NOROI - THE CURSE

Titre: Noiroi
Réalisateur: Kôji Shiraishi
Interprètes: Jin Muraki

 

Rio Kanno
Tomono Kuga
Marika Matsumoto
Yôko Chôsokabe
Miyoko Hanai
Année: 2005
Genre: Horeur / Found Footage
Pays: Japon
Editeur
Critique:
Prolifique cinéaste japonais, Kôji Shiraishi a tourné une quinzaine de longs-métrages depuis ce NOROI. On le connait principalement en Occident pour son torture porn gratiné GROTESQUE et pour le crossover SADAKO vs KAYAKO. Avec ce premier film, Kôji Shiraishi surfait sur la mode du found footage façon « documenteur » en suivant un expert en surnaturel confronté à des phénomènes de plus en plus inquiétants.

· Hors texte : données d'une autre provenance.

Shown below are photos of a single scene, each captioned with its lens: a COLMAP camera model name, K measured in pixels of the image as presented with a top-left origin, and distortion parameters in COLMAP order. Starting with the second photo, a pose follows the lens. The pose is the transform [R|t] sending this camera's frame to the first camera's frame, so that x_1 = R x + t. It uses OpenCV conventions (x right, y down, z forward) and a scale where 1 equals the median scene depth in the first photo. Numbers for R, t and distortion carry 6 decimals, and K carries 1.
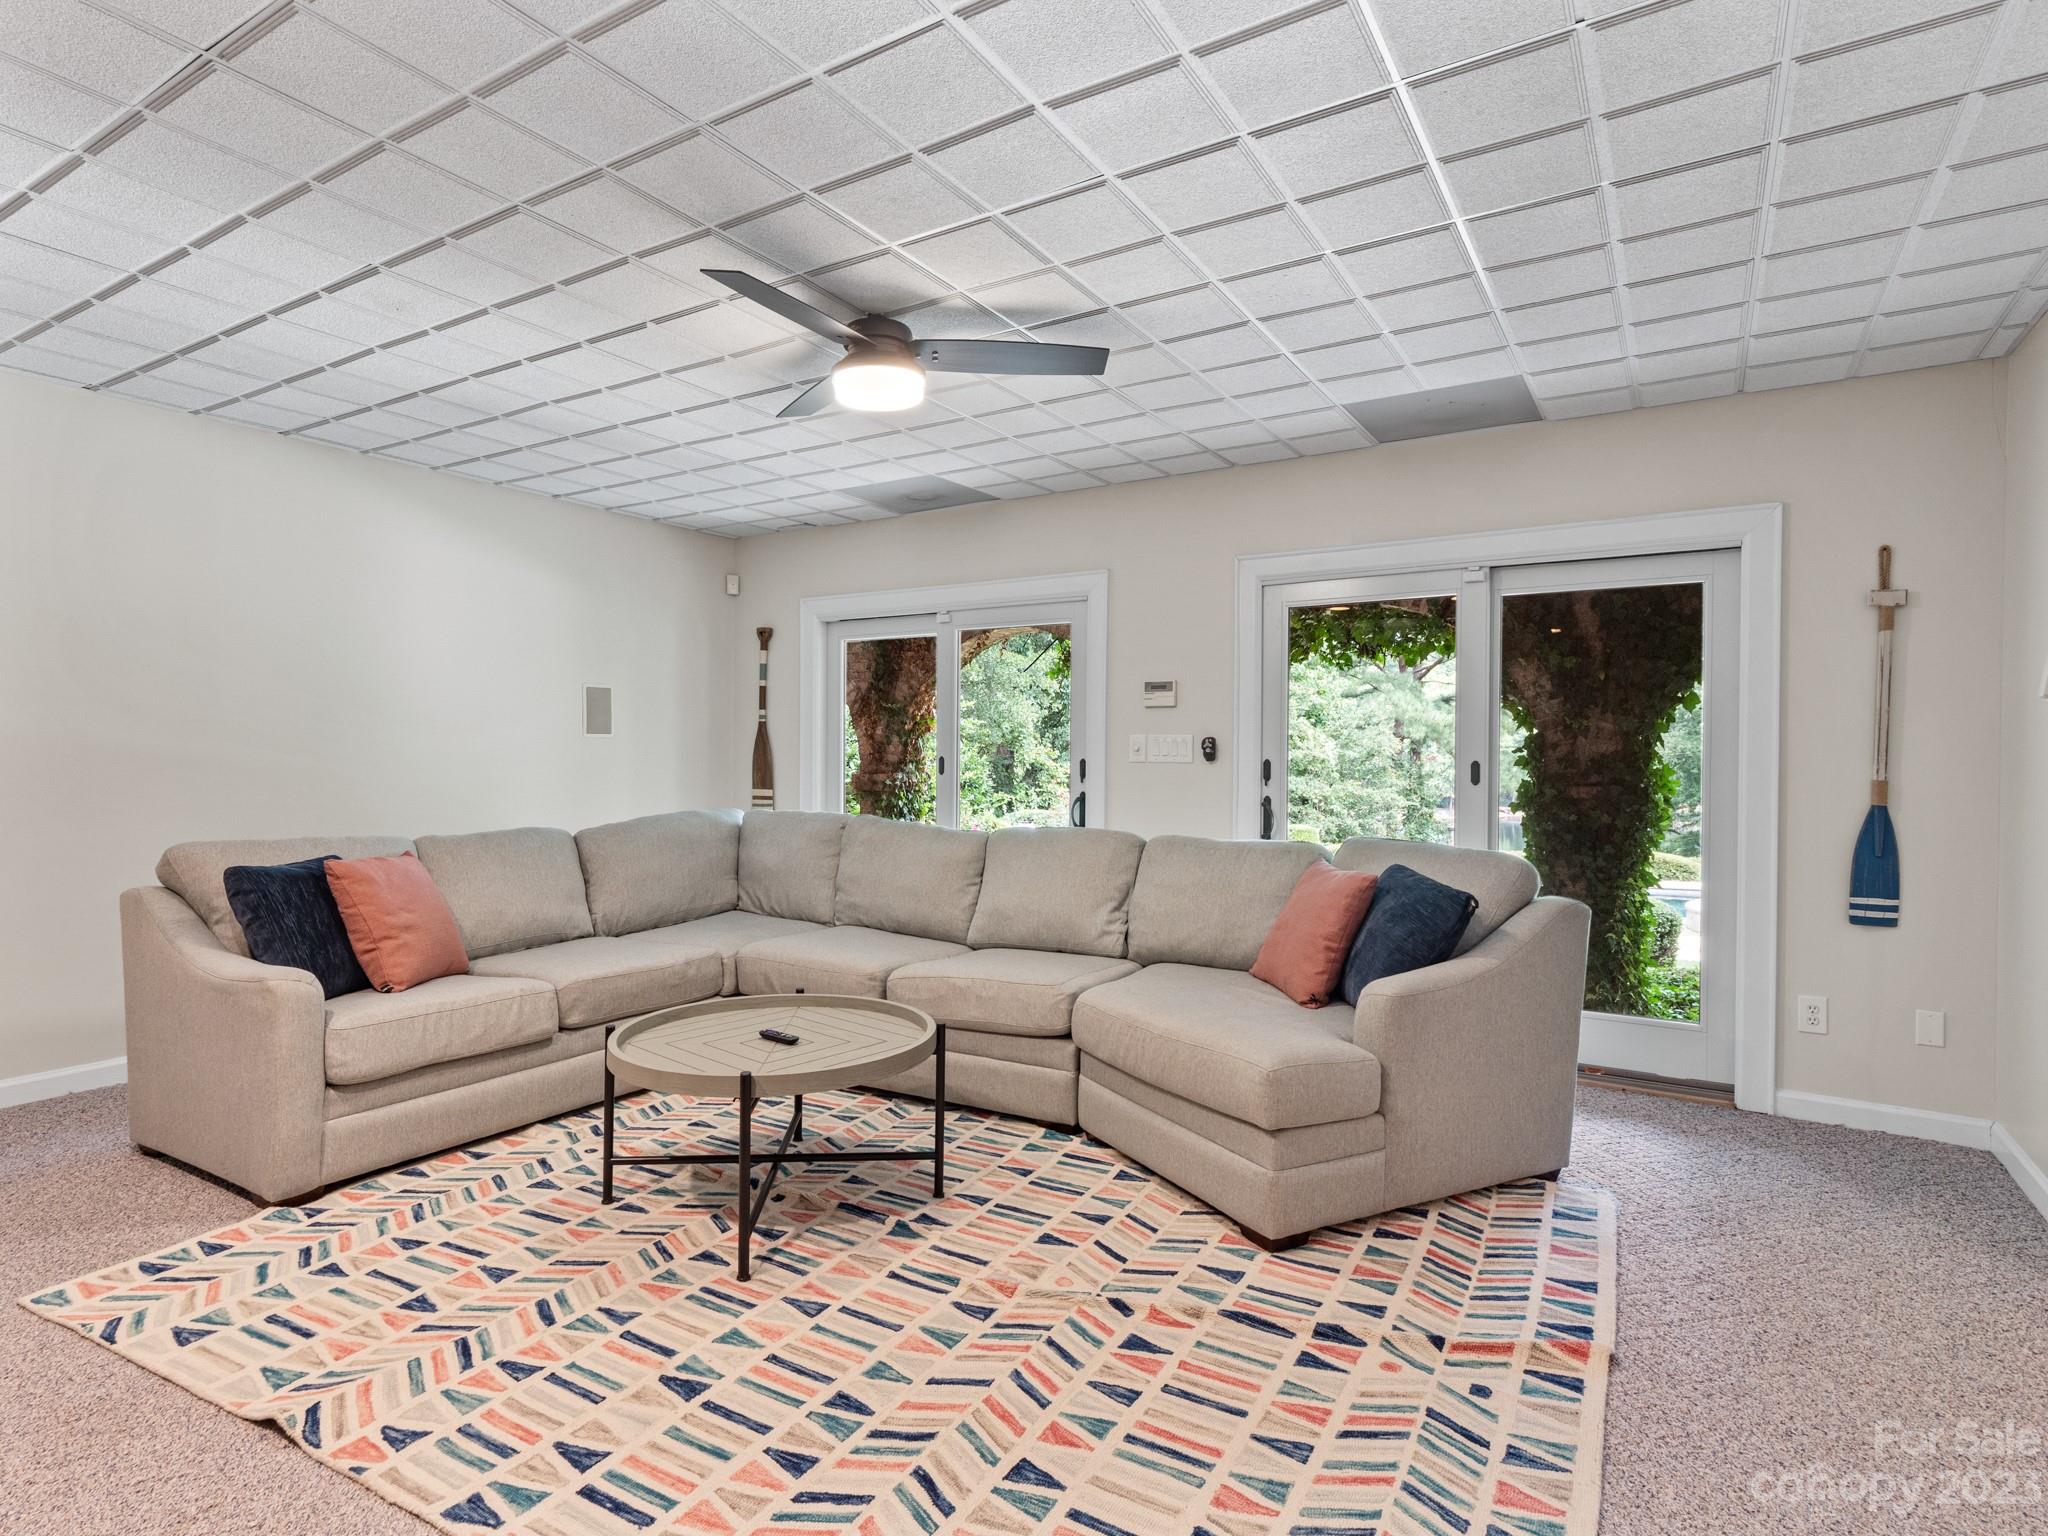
lens RADIAL K [[1091.0, 0, 1013.7], [0, 1091.0, 767.3], [0, 0, 1]] dist [0.012758, -0.000812]
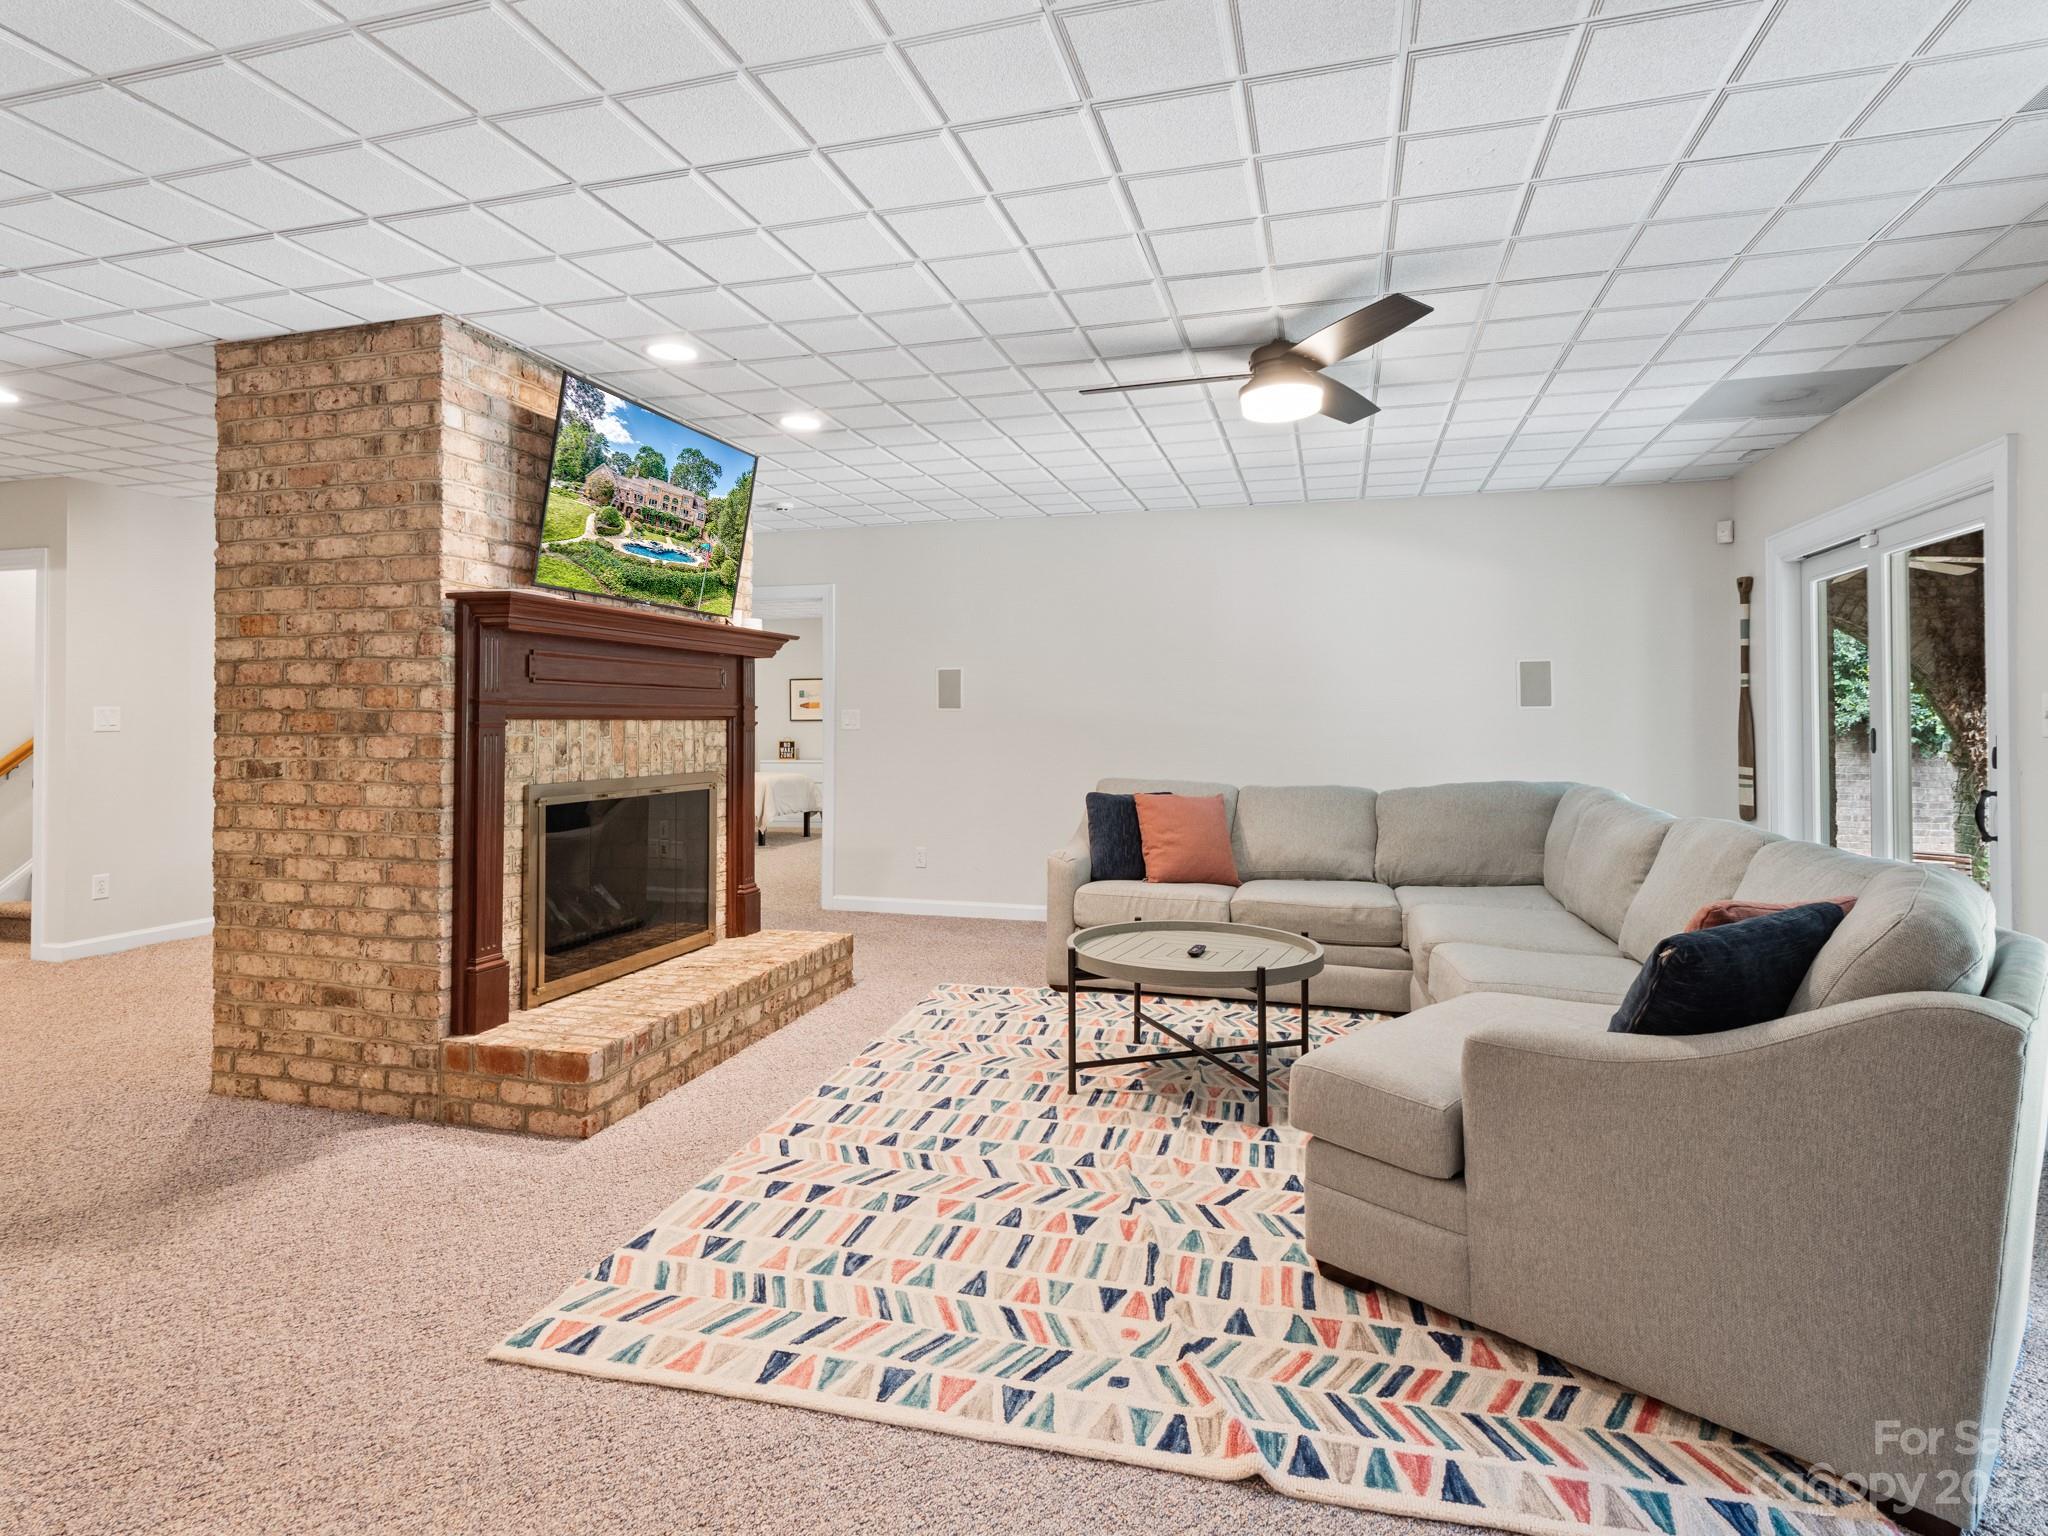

Proche dans son déroulement de classiques comme LA MALEDICTION, le film présente une série d’éléments et d’événements en apparence non connectés qui finissent par tisser une trame générale apocalyptique.



NOROI THE CURSE s’intéresse à Kobayashi, un investigateur du paranormal mystérieusement disparu dont nous allons pouvoir visionner la dernière enquête, réalisée juste avant l’étrange incendie de sa demeure dans lequel son épouse a péri. L’enquêteur a, en effet, mis à jour une conspiration mondiale… Contrairement aux found-footage les plus ennuyeux à la PARANORMAL ACTIVITY, ce film possède un véritable scénario et ne dévoile pas tout son mystère dès les premières minutes, se permettant quelques retournements de situation et autres surprises. L’intrigue voyage ainsi d’une femme vivant avec son fils à une petite fille dotée de pouvoirs de clairvoyance extraordinaires puis à un médium ayant disjoncté en passant par des suicides de masses et la hantise d’une jeune actrice. Quelque chose de maléfique semble à l’œuvre et la structure en forme de puzzle maintient l’intérêt quoique l’essentiel du récit – probablement filmé avec un budget minimal – consiste en de longues discussions ou de longues scènes au cours desquelles le principal protagoniste essaye de découvrir la vérité. Il écoute des enregistrements nettoyés informatiquement où – surprise – résonnent des voix démoniques et, malgré le minimalisme de la mise en scène (très proche d’un reportage télévisé ou d’une vidéo amateur), le cinéaste génère quelques passages susceptibles de donner le frisson aux plus réceptifs.



Cependant, comme tous les found-footage, NOROI THE CURSE n’évite pas la problématique du « sauve toi plutôt que de filmer », ce qui entame la crédibilité de certains passages, en particulier lors du dernier acte. Le film parait aussi trop long (près de deux heures) et eut grandement gagné à voir son montage plus resserré car, comme dans la plupart des oeuvres de ce style, beaucoup de passages n’ont pas vraiment d’utilité et tentent simplement de créer une atmosphère. Parfois cela fonctionne, parfois les longueurs et le relâchement général de la mise en scène (qui semble indissociable du genre) fatigue le spectateur qui aimerait voir avancer l’intrigue. Précédé d’une bonne réputation, NAROI THE CURSE tente de marier les histoires de fantômes japonais à la RING / THE GRUDGE avec le principe du documenteur façon LE DERNIER EXORCISME.

Le tout se situe dans l’honnête moyenne du found-footage mais reste toutefois réservé aux inconditionnels de ce style de cinéma « vérité ».